** Opening Supplied data block **
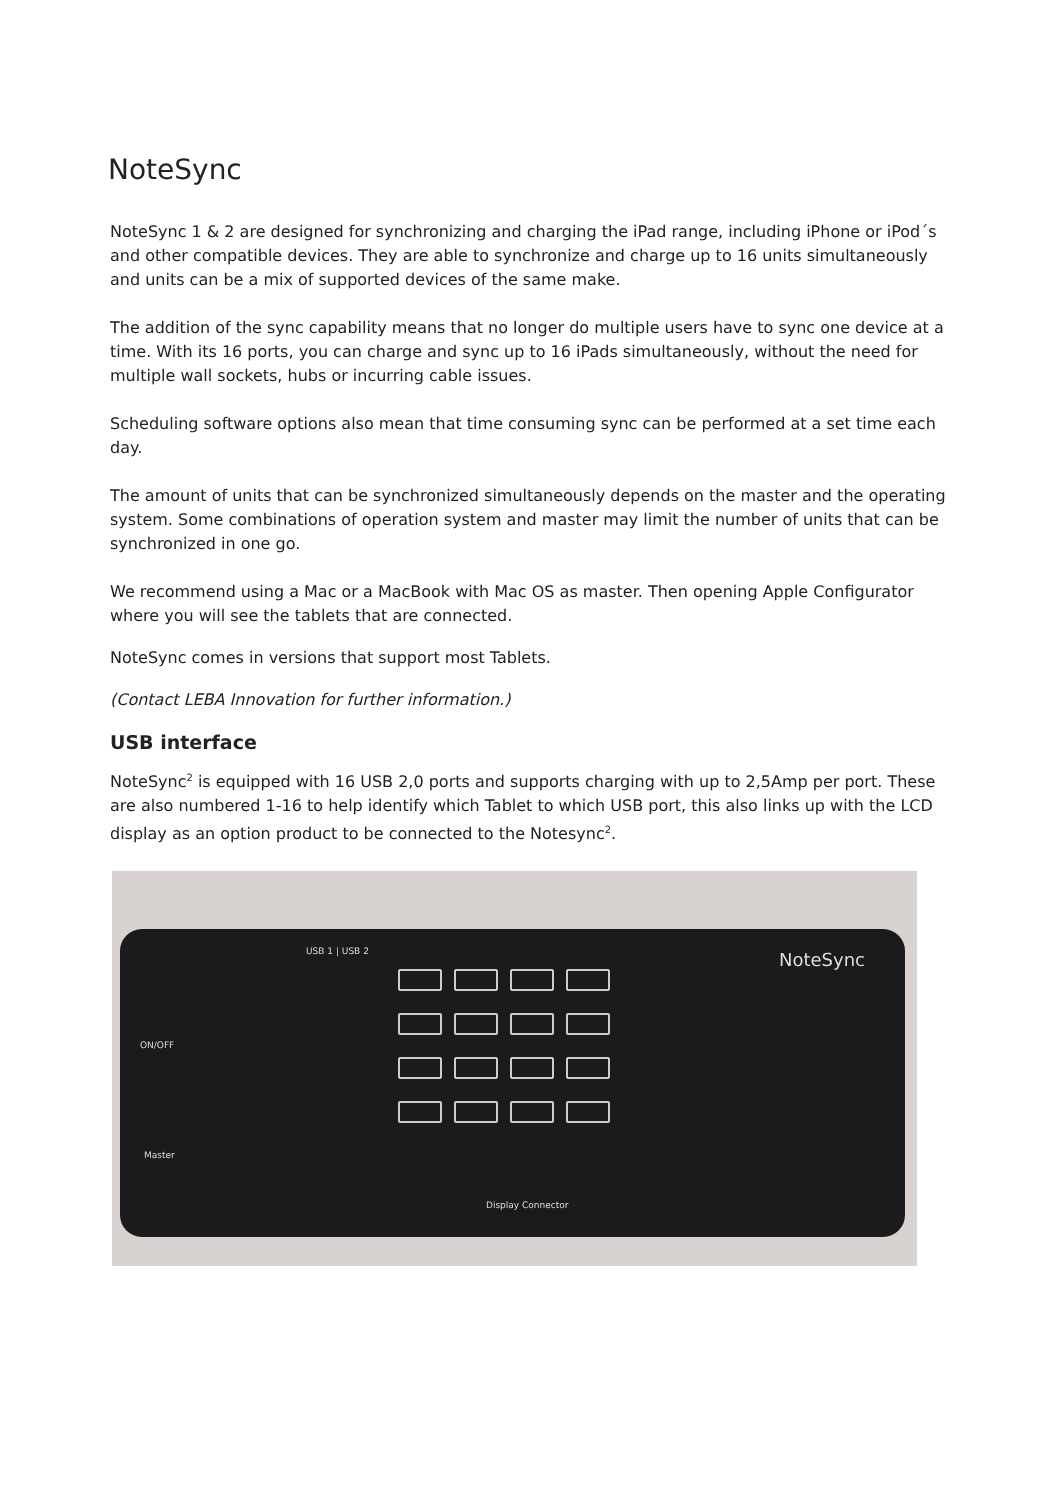NoteSync
NoteSync 1 & 2 are designed for synchronizing and charging the iPad range, including iPhone or iPod´s and other compatible devices. They are able to synchronize and charge up to 16 units simultaneously and units can be a mix of supported devices of the same make.
The addition of the sync capability means that no longer do multiple users have to sync one device at a time. With its 16 ports, you can charge and sync up to 16 iPads simultaneously, without the need for multiple wall sockets, hubs or incurring cable issues.
Scheduling software options also mean that time consuming sync can be performed at a set time each day.
The amount of units that can be synchronized simultaneously depends on the master and the operating system. Some combinations of operation system and master may limit the number of units that can be synchronized in one go.
We recommend using a Mac or a MacBook with Mac OS as master. Then opening Apple Configurator where you will see the tablets that are connected.
NoteSync comes in versions that support most Tablets.
(Contact LEBA Innovation for further information.)
USB interface
NoteSync<sup>2</sup> is equipped with 16 USB 2,0 ports and supports charging with up to 2,5Amp per port. These are also numbered 1-16 to help identify which Tablet to which USB port, this also links up with the LCD display as an option product to be connected to the Notesync<sup>2</sup>.
USB 1 | USB 2 NoteSync
ON/OFF
Master
Display Connector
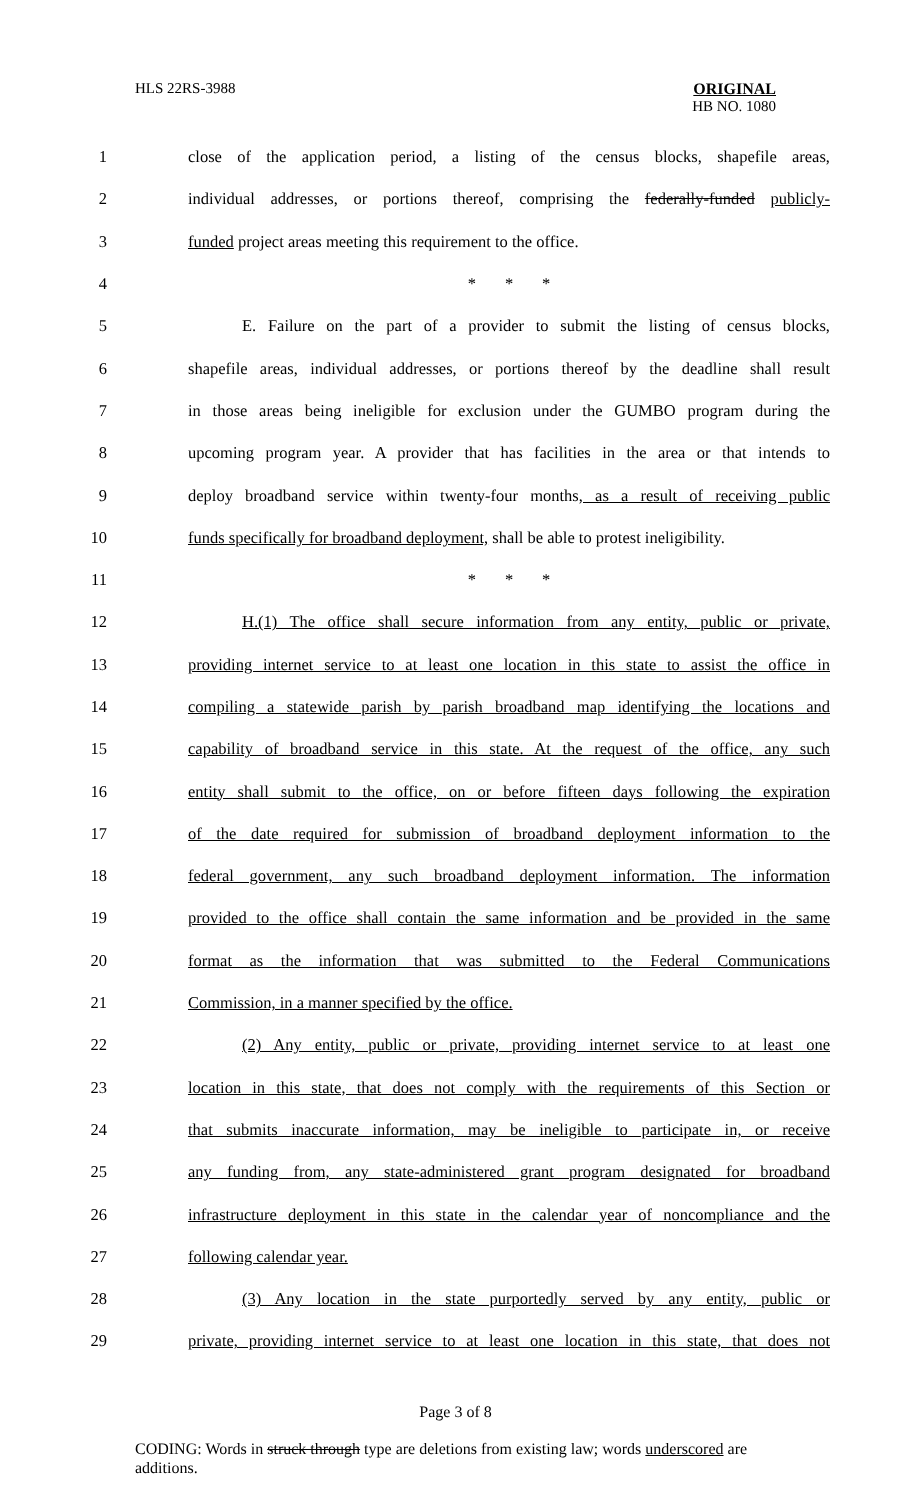HLS 22RS-3988
ORIGINAL
HB NO. 1080
| 1 | close of the application period, a listing of the census blocks, shapefile areas, |
| 2 | individual addresses, or portions thereof, comprising the federally-funded publicly- |
| 3 | funded project areas meeting this requirement to the office. |
| 4 | * * * |
| 5 | E. Failure on the part of a provider to submit the listing of census blocks, |
| 6 | shapefile areas, individual addresses, or portions thereof by the deadline shall result |
| 7 | in those areas being ineligible for exclusion under the GUMBO program during the |
| 8 | upcoming program year. A provider that has facilities in the area or that intends to |
| 9 | deploy broadband service within twenty-four months , as a result of receiving public |
| 10 | funds specifically for broadband deployment, shall be able to protest ineligibility. |
| 11 | * * * |
| 12 | H.(1) The office shall secure information from any entity, public or private, |
| 13 | providing internet service to at least one location in this state to assist the office in |
| 14 | compiling a statewide parish by parish broadband map identifying the locations and |
| 15 | capability of broadband service in this state. At the request of the office, any such |
| 16 | entity shall submit to the office, on or before fifteen days following the expiration |
| 17 | of the date required for submission of broadband deployment information to the |
| 18 | federal government, any such broadband deployment information. The information |
| 19 | provided to the office shall contain the same information and be provided in the same |
| 20 | format as the information that was submitted to the Federal Communications |
| 21 | Commission, in a manner specified by the office. |
| 22 | (2) Any entity, public or private, providing internet service to at least one |
| 23 | location in this state, that does not comply with the requirements of this Section or |
| 24 | that submits inaccurate information, may be ineligible to participate in, or receive |
| 25 | any funding from, any state-administered grant program designated for broadband |
| 26 | infrastructure deployment in this state in the calendar year of noncompliance and the |
| 27 | following calendar year. |
| 28 | (3) Any location in the state purportedly served by any entity, public or |
| 29 | private, providing internet service to at least one location in this state, that does not |
Page 3 of 8
CODING: Words in struck through type are deletions from existing law; words underscored are additions.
** Closing Supplied data block **
### What is being asked
Each line of the data should be quoted exactly, with pictures left out.

### Solution to the exercise
NoteSync
NoteSync 1 & 2 are designed for synchronizing and charging the iPad range, including iPhone or iPod´s and other compatible devices. They are able to synchronize and charge up to 16 units simultaneously and units can be a mix of supported devices of the same make.
The addition of the sync capability means that no longer do multiple users have to sync one device at a time. With its 16 ports, you can charge and sync up to 16 iPads simultaneously, without the need for multiple wall sockets, hubs or incurring cable issues.
Scheduling software options also mean that time consuming sync can be performed at a set time each day.
The amount of units that can be synchronized simultaneously depends on the master and the operating system. Some combinations of operation system and master may limit the number of units that can be synchronized in one go.
We recommend using a Mac or a MacBook with Mac OS as master. Then opening Apple Configurator where you will see the tablets that are connected.
NoteSync comes in versions that support most Tablets.
(Contact LEBA Innovation for further information.)
USB interface
NoteSync<sup>2</sup> is equipped with 16 USB 2,0 ports and supports charging with up to 2,5Amp per port. These are also numbered 1-16 to help identify which Tablet to which USB port, this also links up with the LCD display as an option product to be connected to the Notesync<sup>2</sup>.
USB 1 | USB 2 NoteSync
ON/OFF
Master
Display Connector
HLS 22RS-3988
ORIGINAL
HB NO. 1080
| 1 | close of the application period, a listing of the census blocks, shapefile areas, |
| 2 | individual addresses, or portions thereof, comprising the federally-funded publicly- |
| 3 | funded project areas meeting this requirement to the office. |
| 4 | * * * |
| 5 | E. Failure on the part of a provider to submit the listing of census blocks, |
| 6 | shapefile areas, individual addresses, or portions thereof by the deadline shall result |
| 7 | in those areas being ineligible for exclusion under the GUMBO program during the |
| 8 | upcoming program year. A provider that has facilities in the area or that intends to |
| 9 | deploy broadband service within twenty-four months , as a result of receiving public |
| 10 | funds specifically for broadband deployment, shall be able to protest ineligibility. |
| 11 | * * * |
| 12 | H.(1) The office shall secure information from any entity, public or private, |
| 13 | providing internet service to at least one location in this state to assist the office in |
| 14 | compiling a statewide parish by parish broadband map identifying the locations and |
| 15 | capability of broadband service in this state. At the request of the office, any such |
| 16 | entity shall submit to the office, on or before fifteen days following the expiration |
| 17 | of the date required for submission of broadband deployment information to the |
| 18 | federal government, any such broadband deployment information. The information |
| 19 | provided to the office shall contain the same information and be provided in the same |
| 20 | format as the information that was submitted to the Federal Communications |
| 21 | Commission, in a manner specified by the office. |
| 22 | (2) Any entity, public or private, providing internet service to at least one |
| 23 | location in this state, that does not comply with the requirements of this Section or |
| 24 | that submits inaccurate information, may be ineligible to participate in, or receive |
| 25 | any funding from, any state-administered grant program designated for broadband |
| 26 | infrastructure deployment in this state in the calendar year of noncompliance and the |
| 27 | following calendar year. |
| 28 | (3) Any location in the state purportedly served by any entity, public or |
| 29 | private, providing internet service to at least one location in this state, that does not |
Page 3 of 8
CODING: Words in struck through type are deletions from existing law; words underscored are additions.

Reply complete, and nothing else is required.